Katina Curtis, AAP Senior Political Writer
(Australian Associated Press)
The government is pinning its hopes on tax cut-induced spending sprees and business investment to get the economy moving after the country recorded its slowest pace of growth in a decade.
The economy grew by 1.4 per cent in the year ended June and 0.5 per cent in the quarter, in seasonally adjusted terms, Australian Bureau of Statistics data released on Wednesday showed.
Growth was driven largely by a boost in exports of coal, iron ore and liquid natural gas – which contributed 0.6 per cent to GDP – as well as government spending.
But Treasurer Josh Frydenberg was keen to emphasise the data didn’t take into account the $14 billion paid out in income tax cuts after July or the full effect of the central bank’s 50 basis points worth of interest rate cuts.
“This money is flowing through to households and will be reflected from the September quarter onwards,” he told reporters in Canberra.
Wednesday’s figures were better than some had predicted, and Mr Frydenberg said they showed the fundamentals of Australia’s economy were still strong.
“It’s a reminder of the remarkable resilience of the Australian economy and a repudiation of all those who have sought to talk it down,” he said.
But there were still challenges facing the economy in terms of productivity and household consumption, which was softer than the government would like.
The treasurer conceded the trade surplus revealed on Tuesday – the first since 1975 – was masking negative sentiment flowing from ongoing trade tensions between the United States and China.
Across the board, growth is likely to remain subdued until the early 2020s, BIS Oxford Economics chief economist Sarah Hunter said.

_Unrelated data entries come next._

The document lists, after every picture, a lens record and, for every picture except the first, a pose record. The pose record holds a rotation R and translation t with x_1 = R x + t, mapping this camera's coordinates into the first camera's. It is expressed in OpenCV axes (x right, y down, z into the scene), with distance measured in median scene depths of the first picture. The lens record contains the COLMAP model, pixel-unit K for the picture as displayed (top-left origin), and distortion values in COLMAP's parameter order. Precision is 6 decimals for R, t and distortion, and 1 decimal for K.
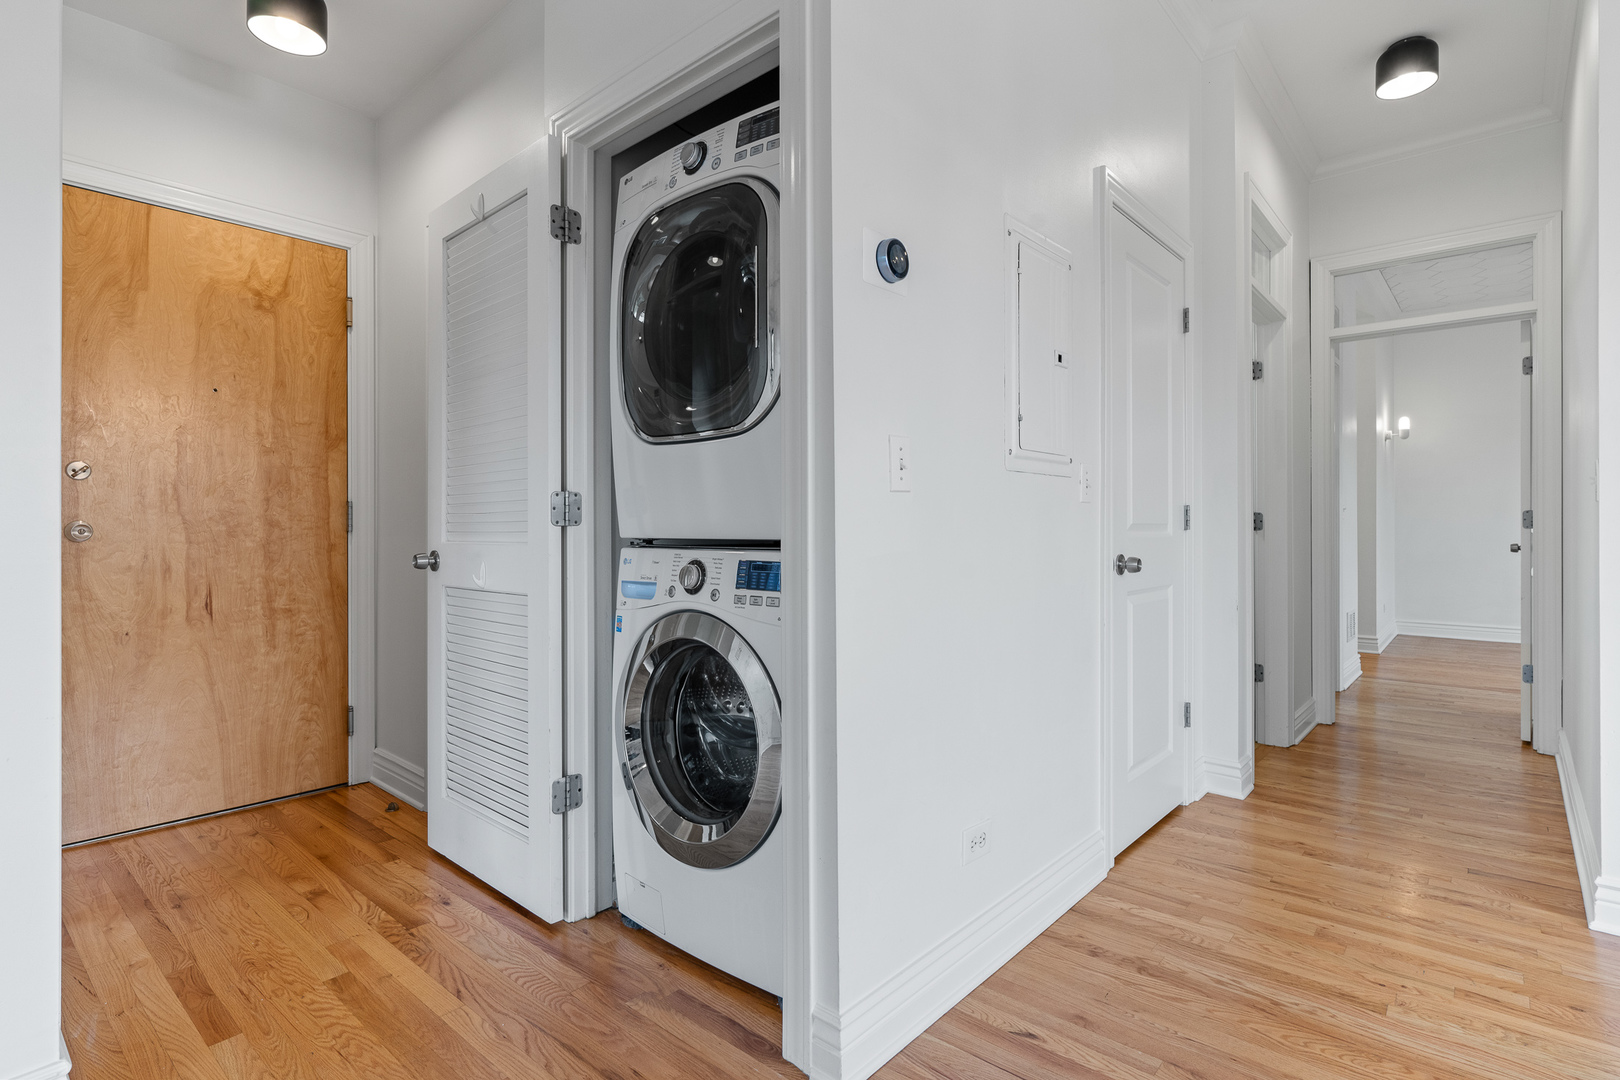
lens RADIAL K [[790.9, 0, 811.8], [0, 790.9, 524.5], [0, 0, 1]] dist [-0.002641, 0.000676]
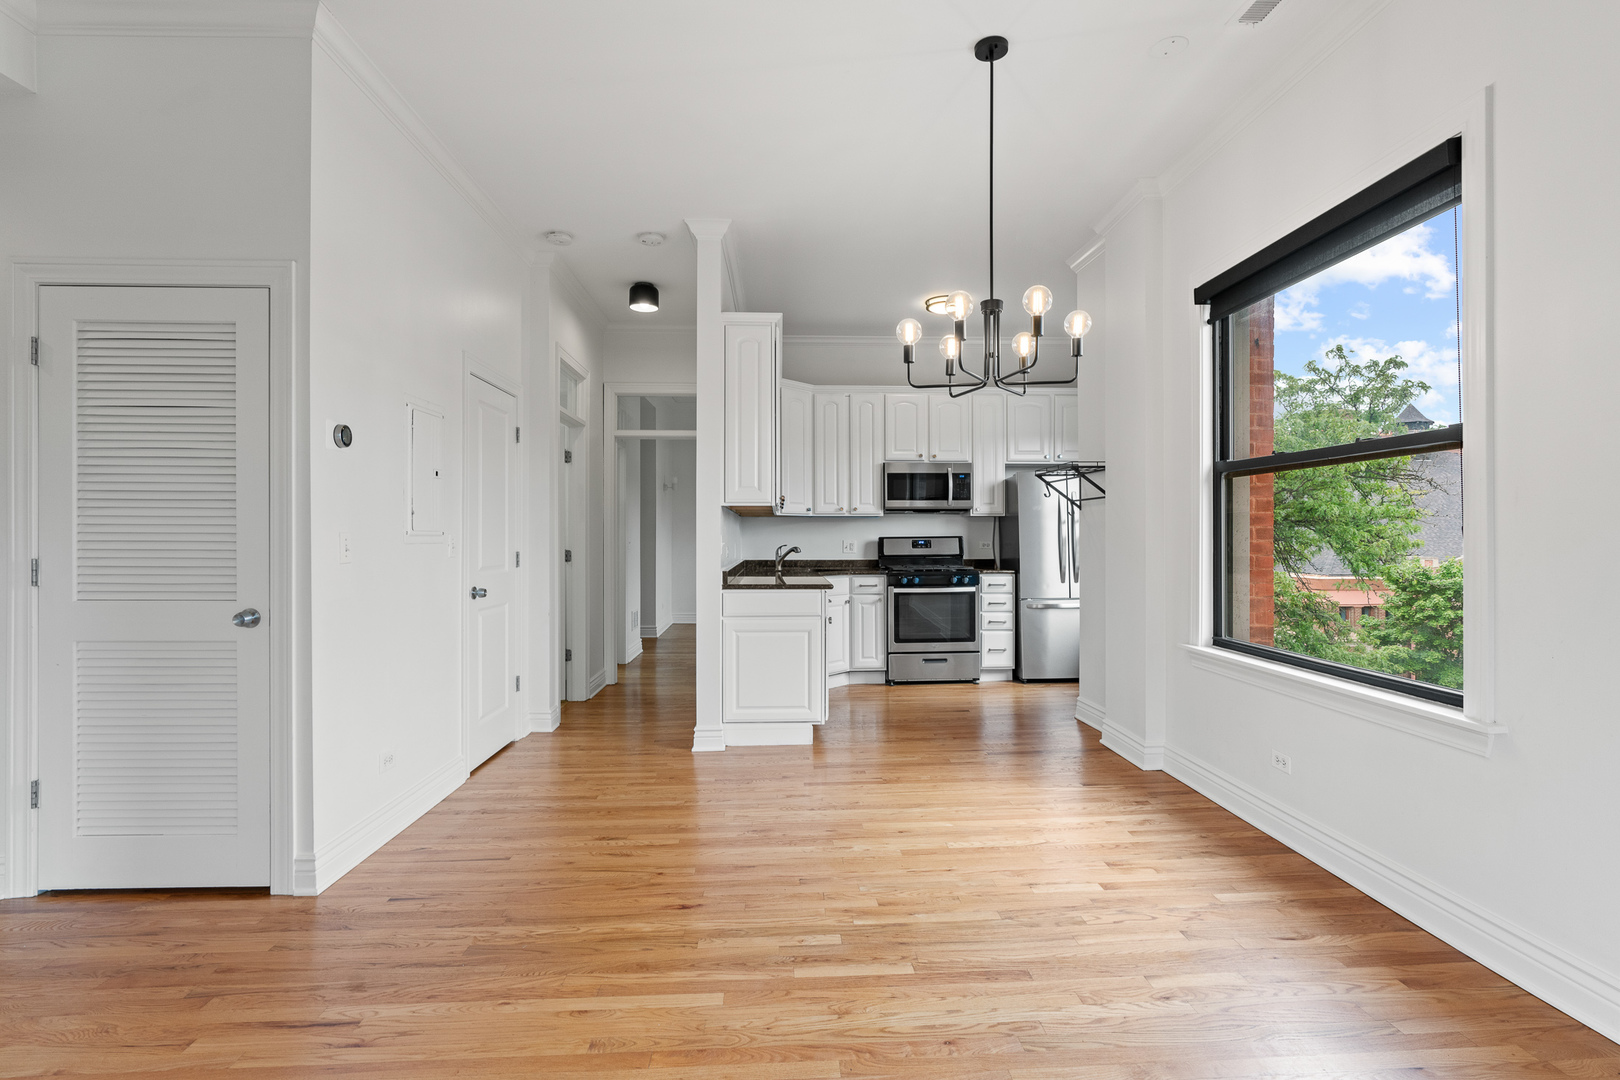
lens RADIAL K [[790.5, 0, 811.8], [0, 790.5, 533.7], [0, 0, 1]] dist [-0.004752, 0.000666]
pose [[0.721654, 0.003080, 0.692247, -0.285344], [-0.002668, 0.999995, -0.001668, -0.085471], [-0.692249, -0.000644, 0.721658, -0.798206]]
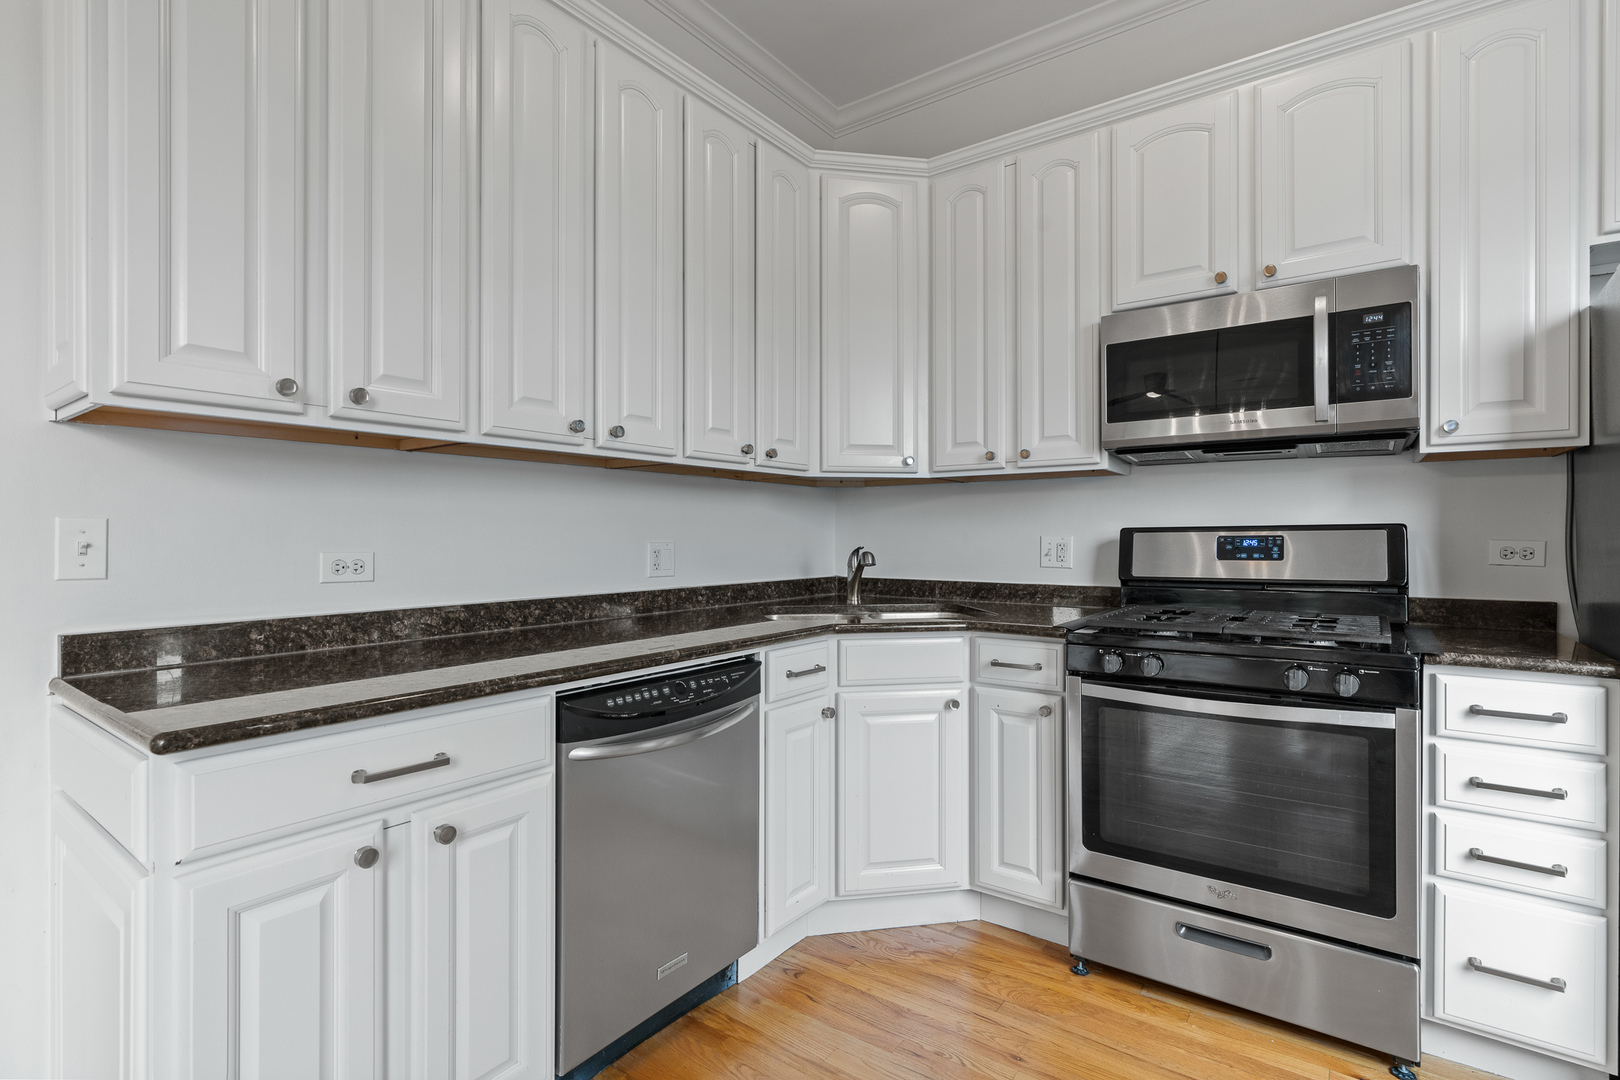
lens RADIAL K [[762.6, 0, 814.1], [0, 762.6, 534.0], [0, 0, 1]] dist [-0.003539, 0.000516]
pose [[0.996269, -0.000333, 0.086301, 1.667875], [-0.000064, 0.999989, 0.004592, -0.072695], [-0.086302, -0.004580, 0.996258, 0.269874]]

“While there will be some support for households from the cash rate and tax cuts, weak income growth will fundamentally constrain spending in the near term,” she said.
“But the June quarter is likely to be the trough for the (annual) growth rate … as the very weak quarters from late 2018 and early 2019 drop out of the calculation.”
Labor seized on the weak growth figures as evidence the government’s policies aren’t working.
“What we’ve had now for six years is a recipe for slowing growth, stagnant wages and high household debt,” shadow treasurer Jim Chalmers told reporters in Sydney.
“We have a bit of a sense already of part of the September quarter in the very weak retail figures that we got for July.”
Retail spending fell by an unexpected 0.1 per cent in July, missing forecasts of a 0.2 per cent rise.
Mr Chalmers again demanded the government bring forward its mid-year budget update – due in December, with extra stimulus measures – saying it could do so without jeopardising the promised surplus.
The social services sector said the weak growth figures further strengthened the case for lifting unemployment payments since people on Newstart had to spend every cent to get by.
Mr Frydenberg reiterated his call from last week for businesses to put any extra cash into boosting productivity rather than paying out to shareholders.
He noted investments in mining machinery and equipment had jumped but investment in other sectors fell.
The government is talking to business and state governments about how to increase investment but any decisions will wait until next May’s budget.
As well, Prime Minister Scott Morrison has written to the states about bringing forward infrastructure spending.
He said ahead of the national accounts’ release that the softer figures came as no surprise to him.
“These circumstances are circumstances that were taken into account in the May budget,” he said.